Anthropic, the company behind the Claude model, is exploring custom silicon. Reports indicate it has entered discussions with Samsung to develop a chip tailored for inference and training of its large language models (LLMs). The news – surfacing about a week after OpenAI announced its own custom chip partnership with Broadcom – marks another step in the race for hardware independence in the AI industry.

NVIDIA’s GPU dominance has been nearly absolute for years. But soaring costs, strained supply chains, and the need to optimize architectures for specific workloads are pushing major players to seek alternatives. Google with its TPUs, Amazon with Trainium, Microsoft with Maia: each is investing in internally designed silicon, betting that efficiency depends on hardware control. Anthropic, now backed by billions in investment, is no exception.

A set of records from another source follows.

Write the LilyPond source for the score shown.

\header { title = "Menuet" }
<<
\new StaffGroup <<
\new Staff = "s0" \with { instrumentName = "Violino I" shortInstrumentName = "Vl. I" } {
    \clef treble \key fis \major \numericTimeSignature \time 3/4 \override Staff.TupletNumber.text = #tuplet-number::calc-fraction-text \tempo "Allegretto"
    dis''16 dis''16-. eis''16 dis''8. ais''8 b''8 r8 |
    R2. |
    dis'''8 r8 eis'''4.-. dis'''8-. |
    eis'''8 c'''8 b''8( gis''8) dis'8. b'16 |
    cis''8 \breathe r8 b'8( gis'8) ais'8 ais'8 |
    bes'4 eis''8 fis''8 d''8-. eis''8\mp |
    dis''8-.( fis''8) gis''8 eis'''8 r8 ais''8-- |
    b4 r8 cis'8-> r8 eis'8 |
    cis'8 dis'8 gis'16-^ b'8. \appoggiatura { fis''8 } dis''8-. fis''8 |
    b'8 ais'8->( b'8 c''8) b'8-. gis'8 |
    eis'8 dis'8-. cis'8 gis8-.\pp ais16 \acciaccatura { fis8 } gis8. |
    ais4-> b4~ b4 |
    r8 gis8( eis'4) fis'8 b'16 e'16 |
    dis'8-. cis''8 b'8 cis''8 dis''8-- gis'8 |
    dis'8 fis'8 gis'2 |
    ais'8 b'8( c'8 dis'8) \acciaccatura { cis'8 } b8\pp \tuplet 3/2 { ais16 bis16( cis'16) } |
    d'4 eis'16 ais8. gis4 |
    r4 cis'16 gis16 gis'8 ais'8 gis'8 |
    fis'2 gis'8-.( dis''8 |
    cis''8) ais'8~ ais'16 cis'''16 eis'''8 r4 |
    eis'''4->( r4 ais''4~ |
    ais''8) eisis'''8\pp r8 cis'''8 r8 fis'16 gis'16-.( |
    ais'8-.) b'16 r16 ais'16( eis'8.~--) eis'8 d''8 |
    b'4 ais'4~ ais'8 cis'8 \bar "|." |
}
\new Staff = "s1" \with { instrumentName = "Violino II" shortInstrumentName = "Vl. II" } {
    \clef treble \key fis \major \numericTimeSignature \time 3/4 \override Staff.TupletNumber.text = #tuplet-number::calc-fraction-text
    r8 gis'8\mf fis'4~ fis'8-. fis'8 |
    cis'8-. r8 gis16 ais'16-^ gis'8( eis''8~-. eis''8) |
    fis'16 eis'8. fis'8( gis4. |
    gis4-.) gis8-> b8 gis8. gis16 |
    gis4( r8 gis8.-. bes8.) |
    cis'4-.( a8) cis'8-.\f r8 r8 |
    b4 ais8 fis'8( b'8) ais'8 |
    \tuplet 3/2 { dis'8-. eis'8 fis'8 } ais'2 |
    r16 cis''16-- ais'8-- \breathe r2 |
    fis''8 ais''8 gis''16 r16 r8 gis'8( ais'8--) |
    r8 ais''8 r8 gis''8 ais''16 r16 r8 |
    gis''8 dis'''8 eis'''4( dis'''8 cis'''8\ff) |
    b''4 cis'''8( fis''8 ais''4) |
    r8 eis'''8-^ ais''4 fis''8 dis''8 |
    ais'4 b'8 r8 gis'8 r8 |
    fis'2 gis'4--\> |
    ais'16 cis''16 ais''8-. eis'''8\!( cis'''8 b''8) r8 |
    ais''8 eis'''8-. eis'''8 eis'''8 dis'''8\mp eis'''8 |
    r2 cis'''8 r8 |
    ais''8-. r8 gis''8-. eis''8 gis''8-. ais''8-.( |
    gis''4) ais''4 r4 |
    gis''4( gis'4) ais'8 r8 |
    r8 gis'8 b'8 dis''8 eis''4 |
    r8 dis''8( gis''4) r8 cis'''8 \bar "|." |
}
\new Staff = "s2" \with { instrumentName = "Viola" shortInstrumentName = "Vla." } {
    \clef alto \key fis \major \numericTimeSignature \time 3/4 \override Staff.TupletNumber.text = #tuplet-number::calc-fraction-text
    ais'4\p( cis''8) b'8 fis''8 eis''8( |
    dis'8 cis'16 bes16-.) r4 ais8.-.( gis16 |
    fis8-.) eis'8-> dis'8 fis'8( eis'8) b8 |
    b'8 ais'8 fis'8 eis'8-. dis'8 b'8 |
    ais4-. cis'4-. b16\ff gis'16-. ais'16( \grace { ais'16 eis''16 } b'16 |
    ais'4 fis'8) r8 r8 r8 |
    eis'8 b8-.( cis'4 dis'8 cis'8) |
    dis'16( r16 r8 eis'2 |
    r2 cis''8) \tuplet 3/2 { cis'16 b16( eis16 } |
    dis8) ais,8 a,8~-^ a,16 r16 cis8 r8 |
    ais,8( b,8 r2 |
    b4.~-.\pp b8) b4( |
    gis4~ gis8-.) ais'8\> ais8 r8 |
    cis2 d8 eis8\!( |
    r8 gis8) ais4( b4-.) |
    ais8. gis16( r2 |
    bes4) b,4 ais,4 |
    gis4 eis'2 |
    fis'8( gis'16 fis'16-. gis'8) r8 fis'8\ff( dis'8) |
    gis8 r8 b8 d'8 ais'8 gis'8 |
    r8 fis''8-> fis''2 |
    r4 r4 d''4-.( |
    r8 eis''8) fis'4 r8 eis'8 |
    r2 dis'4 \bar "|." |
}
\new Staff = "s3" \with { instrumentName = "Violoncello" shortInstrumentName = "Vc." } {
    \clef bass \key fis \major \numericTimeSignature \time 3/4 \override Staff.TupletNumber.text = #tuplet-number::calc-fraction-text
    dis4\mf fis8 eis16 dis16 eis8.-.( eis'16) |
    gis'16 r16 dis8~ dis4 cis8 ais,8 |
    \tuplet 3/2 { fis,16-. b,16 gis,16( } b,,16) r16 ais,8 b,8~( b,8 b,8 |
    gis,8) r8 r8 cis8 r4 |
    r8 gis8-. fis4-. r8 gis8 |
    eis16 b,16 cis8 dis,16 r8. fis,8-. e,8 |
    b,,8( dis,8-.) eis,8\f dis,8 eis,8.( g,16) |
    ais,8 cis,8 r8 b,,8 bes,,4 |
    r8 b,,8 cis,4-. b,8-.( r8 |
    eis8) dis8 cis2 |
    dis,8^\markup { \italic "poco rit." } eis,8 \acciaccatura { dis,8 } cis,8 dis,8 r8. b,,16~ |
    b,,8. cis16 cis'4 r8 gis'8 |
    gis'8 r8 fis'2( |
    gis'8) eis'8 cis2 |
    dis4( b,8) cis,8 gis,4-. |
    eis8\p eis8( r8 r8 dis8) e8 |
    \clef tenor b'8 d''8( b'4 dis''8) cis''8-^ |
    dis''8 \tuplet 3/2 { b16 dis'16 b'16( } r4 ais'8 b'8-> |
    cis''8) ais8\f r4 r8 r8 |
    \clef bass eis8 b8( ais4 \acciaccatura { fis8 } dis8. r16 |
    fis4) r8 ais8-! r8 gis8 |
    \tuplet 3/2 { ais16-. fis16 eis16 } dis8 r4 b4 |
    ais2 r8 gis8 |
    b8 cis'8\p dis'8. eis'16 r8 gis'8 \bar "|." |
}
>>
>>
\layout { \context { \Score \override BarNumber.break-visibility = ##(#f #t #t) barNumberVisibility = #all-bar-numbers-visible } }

A custom chip would allow the company to calibrate every aspect of the architecture – core count, memory bandwidth, compute precision – to the needs of Claude models. This means lower inference latency, higher throughput, and potentially reduced energy consumption. But perhaps the most relevant aspect for on-premise deployments is control: a proprietary accelerator can be integrated into servers that reside physically in an organization’s data center, free from cloud provider licensing or dependencies. In scenarios where data sovereignty and regulatory compliance (such as GDPR) are paramount, relying on independent hardware becomes a competitive factor.

It remains unclear whether the collaboration with Samsung will target a chip for training, inference, or both. No details have emerged about the manufacturing node, architecture, or timelines. However, the choice of a partner like Samsung – which has proven experience in AI chip production and an advanced foundry – indicates a different path from OpenAI, which with Broadcom focuses on a specialized neural network design without directly entering manufacturing.

For enterprises evaluating local stacks, this fragmentation of the hardware market presents both opportunity and complexity. On one hand, chips optimized for specific models could make on-premise deployments economically viable that today require prohibitive investment. On the other, the proliferation of proprietary platforms threatens to complicate standardization and software portability. Those designing LLM infrastructure will need to navigate an increasingly diverse ecosystem where compatibility among frameworks, libraries, and accelerators is not a given.

AI-RADAR tracks these developments closely, aware that the AI game also hinges on the ability to choose the right hardware for each operational context.